All storage volumes are encrypted at rest. Premium customers can also bring their own encryption keys for storage volumes.

Data in transit is protected with Transport-Layer-Security (TLS). It is possible to restrict the IP ranges that are allowed to access a cluster.

Infrastructure access is restricted and audited according to the policies described in our Trust Center. All infrastructure components are regularly patched and updated to ensure up to date security.

Access to Qdrant Cloud accounts can be configured with granular Role-Based Access Control. Premium customers can also enable Single Sign-On (SSO) with their identity provider.

API keys can be configured with granular access controls and rotated at any time. API Keys are never stored in plaintext.

We recommend configuring an expiration date and rotating your API keys regularly as a security best practice.

Hybrid Cloud

For Qdrant Hybrid Cloud, the same security considerations as Managed Cloud apply. The key difference is that since the data plane is running in your own infrastructure, you as the customer are responsible for the security of the underlying infrastructure.

Qdrant Hybrid Cloud was built for security minded organizations where being “air gapped” is not a hard requirement, but there may be complex compliance and security controls that require you to operate your own infrastructure. It provides a similar developer and ops experience in the Qdrant Cloud Console to Managed Cloud, while allowing organizations to adhere to overarching security requirements with the data plane.

Please refer to our Hybrid Cloud documentation for more details.

Qdrant clusters in Hybrid Cloud also run in hardened, unprivileged containers with strict network policies. Clusters run entirely on your own infrastructure, within your network, with your own controlled storage. Qdrant does not have any access to the database, any stored data, API keys, backups or database logs. Telemetry data and details such as the cluster configuration are shared with Qdrant to allow the Qdrant Cloud Console to be used for administration.

Private Cloud

In Qdrant Private Cloud, Qdrant clusters run completely isolated and air-gapped within your infrastucture without any connection to the Qdrant Cloud Console.

Since there is no connection or communication with Qdrant, you are fully responsible for the security of the entire Qdrant Private Cloud installation.
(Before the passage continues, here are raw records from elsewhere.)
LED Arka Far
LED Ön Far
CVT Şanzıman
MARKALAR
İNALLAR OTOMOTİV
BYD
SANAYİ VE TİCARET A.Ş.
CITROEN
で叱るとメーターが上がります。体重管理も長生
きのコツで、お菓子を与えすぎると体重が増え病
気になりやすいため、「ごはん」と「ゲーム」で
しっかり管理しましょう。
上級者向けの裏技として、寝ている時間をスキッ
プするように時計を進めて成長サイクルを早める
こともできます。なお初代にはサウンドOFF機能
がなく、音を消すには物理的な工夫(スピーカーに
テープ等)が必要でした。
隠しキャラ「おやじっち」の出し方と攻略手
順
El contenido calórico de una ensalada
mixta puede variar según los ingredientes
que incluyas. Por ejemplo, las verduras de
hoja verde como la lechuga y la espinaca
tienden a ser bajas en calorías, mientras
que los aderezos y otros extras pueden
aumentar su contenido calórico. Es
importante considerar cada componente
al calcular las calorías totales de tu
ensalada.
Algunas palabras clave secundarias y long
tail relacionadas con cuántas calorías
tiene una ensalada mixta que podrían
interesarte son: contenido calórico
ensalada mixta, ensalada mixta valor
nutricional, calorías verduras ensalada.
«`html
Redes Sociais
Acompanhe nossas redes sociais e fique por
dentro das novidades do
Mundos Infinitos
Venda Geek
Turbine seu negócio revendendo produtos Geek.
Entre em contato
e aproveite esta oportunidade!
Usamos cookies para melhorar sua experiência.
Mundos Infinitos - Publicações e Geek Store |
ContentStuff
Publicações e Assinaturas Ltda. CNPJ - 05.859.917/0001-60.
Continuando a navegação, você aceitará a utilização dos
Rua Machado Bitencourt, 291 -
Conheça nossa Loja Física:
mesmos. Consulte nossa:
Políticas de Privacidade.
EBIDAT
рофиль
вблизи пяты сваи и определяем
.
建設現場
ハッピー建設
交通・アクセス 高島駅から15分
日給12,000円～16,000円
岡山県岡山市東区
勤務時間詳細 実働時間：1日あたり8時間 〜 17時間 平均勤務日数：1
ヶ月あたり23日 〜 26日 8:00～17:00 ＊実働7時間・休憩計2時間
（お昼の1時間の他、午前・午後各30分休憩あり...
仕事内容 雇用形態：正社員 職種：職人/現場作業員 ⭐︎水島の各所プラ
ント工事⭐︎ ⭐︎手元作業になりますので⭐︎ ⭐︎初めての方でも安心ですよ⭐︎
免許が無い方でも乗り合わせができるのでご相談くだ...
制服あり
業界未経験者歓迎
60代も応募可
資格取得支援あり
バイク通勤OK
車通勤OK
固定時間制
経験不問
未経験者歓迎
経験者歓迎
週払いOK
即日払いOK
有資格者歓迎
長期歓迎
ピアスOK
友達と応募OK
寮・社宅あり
This also means that you do not benefit from the integrated management and observability features of Qdrant Managed Cloud and Hybrid Cloud.

Please refer to our Private Cloud documentation for more details. As Private Cloud is completely isolated from the Qdrant Cloud Console, we encourage you to assess your security requirements against Hybrid Cloud before considering Private Cloud for the best experience.

With Private Cloud, Qdrant has no access to the database, any stored data, API keys, backups or the cluster logs. Compared to Hybrid Cloud, telemetry data is not shared with Qdrant and it is not possible to use the Qdrant Cloud Console to manage your clusters.

Software Bill of Materials (SBOM) and Container Image Security

We provide a Software Bill of Materials (SBOM) for all Qdrant clusters and Qdrant Cloud components running on your infrastructure in Qdrant Hybrid Cloud and Qdrant Private Cloud. An SBOM is attached to every released container image. You can inspect it with the tool of your choice, e.g.:

docker buildx imagetools inspect registry.cloud.qdrant.io/qdrant/operator:latest --format "{{ json .SBOM }}"

All of our container images are scanned for vulnerabilities using Trivy.

All of our container images and helm charts are signed using Cosign. You can verify the signature of an image with cosign:

cosign verify registry.cloud.qdrant.io/qdrant/operator:latest --certificate-oidc-issuer=https://token.actions.githubusercontent.com --certificate-identity-regexp='https://github.com/qdrant/.*'

Terms of Service and Data Processing Agreement

By using Qdrant Cloud, you agree to our Terms of Service and Privacy Policy. For customers subject to GDPR, we also offer a Data Processing Agreement (DPA) that outlines our commitments regarding data protection and privacy.